> _Data entries_
"""

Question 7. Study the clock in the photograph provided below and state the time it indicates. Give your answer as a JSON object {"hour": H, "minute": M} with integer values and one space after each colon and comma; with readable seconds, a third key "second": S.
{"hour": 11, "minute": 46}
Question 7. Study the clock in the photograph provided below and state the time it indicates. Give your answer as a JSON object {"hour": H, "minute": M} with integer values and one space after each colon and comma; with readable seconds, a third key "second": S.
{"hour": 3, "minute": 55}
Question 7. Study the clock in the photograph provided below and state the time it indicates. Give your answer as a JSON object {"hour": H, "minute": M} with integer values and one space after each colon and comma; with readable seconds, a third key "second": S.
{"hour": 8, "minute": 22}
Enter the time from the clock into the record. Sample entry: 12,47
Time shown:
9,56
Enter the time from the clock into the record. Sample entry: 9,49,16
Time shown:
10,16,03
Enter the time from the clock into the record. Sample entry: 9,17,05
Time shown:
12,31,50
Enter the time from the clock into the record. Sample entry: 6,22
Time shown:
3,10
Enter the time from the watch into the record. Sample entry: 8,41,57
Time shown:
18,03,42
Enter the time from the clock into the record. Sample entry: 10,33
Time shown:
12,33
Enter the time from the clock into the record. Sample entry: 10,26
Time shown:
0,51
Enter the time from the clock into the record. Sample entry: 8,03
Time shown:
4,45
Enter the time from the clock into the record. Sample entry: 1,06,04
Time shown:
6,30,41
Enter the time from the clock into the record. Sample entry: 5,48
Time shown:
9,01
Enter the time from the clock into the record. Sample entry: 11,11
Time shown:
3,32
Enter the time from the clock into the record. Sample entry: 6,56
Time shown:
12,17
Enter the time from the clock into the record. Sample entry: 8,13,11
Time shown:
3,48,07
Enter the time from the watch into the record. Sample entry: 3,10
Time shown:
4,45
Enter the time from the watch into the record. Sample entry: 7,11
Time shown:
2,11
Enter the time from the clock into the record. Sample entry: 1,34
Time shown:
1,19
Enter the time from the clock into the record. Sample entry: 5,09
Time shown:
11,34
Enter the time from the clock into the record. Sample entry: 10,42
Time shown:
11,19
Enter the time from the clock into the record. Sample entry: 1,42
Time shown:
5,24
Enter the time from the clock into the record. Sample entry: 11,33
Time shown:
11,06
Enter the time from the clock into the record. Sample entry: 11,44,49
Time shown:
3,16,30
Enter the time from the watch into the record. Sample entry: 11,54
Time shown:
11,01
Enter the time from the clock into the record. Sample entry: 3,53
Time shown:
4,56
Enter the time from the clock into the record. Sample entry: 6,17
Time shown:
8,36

"""

> _WHAT IS NEEDED_
Reproduce everything from the line containing "Sample entry: 11,44,49" down through the last line, changing "Time shown" to "Reading" and leaving all else untouched.

> _ANSWER_
Enter the time from the clock into the record. Sample entry: 11,44,49
Reading:
3,16,30
Enter the time from the watch into the record. Sample entry: 11,54
Reading:
11,01
Enter the time from the clock into the record. Sample entry: 3,53
Reading:
4,56
Enter the time from the clock into the record. Sample entry: 6,17
Reading:
8,36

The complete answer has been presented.